Task instructions: Search the records below for the word "Заказывал". Pull out each line that has it.

Material provided:

>>>>

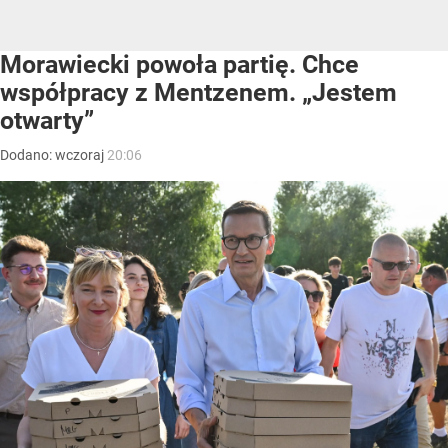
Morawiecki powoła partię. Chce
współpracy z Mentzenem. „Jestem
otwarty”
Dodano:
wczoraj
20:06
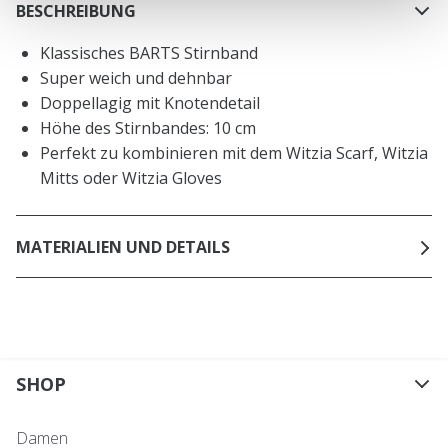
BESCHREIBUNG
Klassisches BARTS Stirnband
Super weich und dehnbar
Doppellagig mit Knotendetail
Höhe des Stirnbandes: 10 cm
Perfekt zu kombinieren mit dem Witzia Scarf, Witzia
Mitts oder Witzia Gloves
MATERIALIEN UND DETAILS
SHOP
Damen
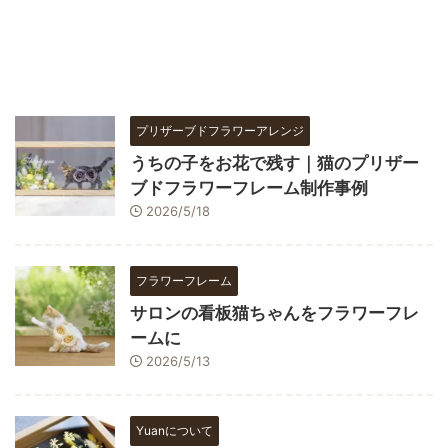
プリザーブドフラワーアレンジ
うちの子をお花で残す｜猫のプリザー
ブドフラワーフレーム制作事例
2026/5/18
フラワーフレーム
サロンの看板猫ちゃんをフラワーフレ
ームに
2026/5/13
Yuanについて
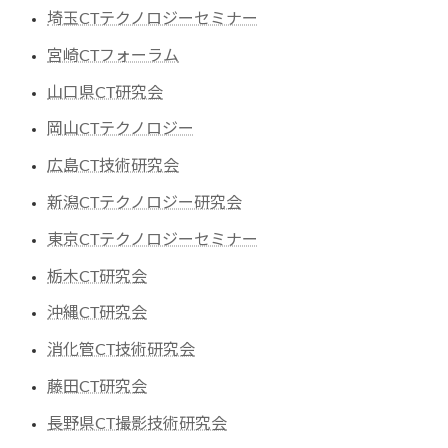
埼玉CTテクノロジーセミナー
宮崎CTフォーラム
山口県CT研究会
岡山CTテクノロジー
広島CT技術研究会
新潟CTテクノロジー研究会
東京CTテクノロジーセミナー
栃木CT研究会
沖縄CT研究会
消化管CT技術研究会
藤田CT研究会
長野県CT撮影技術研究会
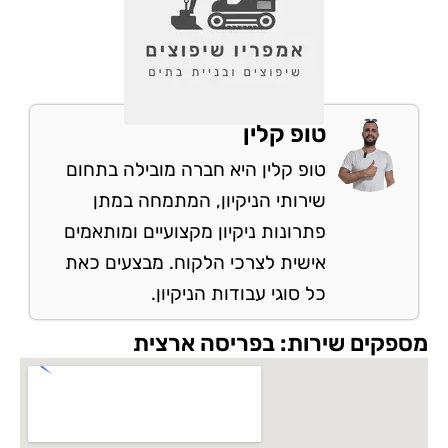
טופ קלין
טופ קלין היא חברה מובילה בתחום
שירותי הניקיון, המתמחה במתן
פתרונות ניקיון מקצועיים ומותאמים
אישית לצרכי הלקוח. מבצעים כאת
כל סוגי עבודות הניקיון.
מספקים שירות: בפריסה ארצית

<<<<
>>>>

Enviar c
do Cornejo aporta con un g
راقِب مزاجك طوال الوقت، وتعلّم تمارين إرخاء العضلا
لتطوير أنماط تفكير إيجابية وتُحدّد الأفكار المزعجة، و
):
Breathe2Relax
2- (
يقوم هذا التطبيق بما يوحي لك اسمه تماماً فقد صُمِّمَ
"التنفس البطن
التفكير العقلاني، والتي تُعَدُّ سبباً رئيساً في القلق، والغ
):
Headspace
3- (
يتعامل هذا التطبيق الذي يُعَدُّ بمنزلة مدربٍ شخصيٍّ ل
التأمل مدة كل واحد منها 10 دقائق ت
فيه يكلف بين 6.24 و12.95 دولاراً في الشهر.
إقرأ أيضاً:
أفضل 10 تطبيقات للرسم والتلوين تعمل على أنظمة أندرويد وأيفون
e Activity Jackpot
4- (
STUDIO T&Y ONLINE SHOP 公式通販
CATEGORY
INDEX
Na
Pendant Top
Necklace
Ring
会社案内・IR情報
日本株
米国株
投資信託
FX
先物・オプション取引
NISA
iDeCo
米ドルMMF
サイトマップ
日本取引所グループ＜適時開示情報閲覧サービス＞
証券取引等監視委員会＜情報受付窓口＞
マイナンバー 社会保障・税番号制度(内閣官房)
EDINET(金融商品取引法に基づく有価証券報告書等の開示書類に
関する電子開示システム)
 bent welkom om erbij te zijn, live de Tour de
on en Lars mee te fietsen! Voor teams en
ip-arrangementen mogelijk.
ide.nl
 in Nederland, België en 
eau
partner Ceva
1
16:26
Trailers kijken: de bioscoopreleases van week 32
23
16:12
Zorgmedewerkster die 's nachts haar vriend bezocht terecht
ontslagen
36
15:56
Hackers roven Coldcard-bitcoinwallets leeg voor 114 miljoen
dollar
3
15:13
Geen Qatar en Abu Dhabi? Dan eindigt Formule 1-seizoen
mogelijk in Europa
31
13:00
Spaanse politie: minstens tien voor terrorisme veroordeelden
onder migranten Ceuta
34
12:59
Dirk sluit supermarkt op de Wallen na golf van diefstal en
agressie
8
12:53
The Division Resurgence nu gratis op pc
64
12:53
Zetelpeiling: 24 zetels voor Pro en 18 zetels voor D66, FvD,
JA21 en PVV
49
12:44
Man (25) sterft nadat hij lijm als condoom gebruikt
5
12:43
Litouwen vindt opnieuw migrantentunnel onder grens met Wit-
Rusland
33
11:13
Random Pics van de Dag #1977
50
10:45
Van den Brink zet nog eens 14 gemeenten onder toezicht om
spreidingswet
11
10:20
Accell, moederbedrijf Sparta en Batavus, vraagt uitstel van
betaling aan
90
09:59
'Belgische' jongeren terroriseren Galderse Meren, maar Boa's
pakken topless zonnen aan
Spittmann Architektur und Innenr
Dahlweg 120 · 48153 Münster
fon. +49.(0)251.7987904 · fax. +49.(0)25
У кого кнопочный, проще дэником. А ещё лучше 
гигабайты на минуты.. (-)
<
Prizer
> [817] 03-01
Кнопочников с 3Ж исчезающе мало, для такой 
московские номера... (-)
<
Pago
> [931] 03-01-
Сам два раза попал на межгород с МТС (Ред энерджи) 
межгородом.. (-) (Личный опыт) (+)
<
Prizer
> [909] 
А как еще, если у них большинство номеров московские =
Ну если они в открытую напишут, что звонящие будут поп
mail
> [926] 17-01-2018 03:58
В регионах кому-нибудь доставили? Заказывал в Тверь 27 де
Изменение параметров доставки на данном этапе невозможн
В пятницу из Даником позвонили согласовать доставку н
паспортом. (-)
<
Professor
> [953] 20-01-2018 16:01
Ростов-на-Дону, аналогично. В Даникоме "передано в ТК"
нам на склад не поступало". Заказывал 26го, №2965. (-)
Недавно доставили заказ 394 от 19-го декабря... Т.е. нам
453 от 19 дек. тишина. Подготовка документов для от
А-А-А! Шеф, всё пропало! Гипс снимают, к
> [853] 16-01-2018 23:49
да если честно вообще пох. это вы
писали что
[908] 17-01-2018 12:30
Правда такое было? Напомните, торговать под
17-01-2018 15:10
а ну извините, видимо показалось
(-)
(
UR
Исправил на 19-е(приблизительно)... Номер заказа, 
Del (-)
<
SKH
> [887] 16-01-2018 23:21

<<<<

Result for this task:
В регионах кому-нибудь доставили? Заказывал в Тверь 27 де
нам на склад не поступало". Заказывал 26го, №2965. (-)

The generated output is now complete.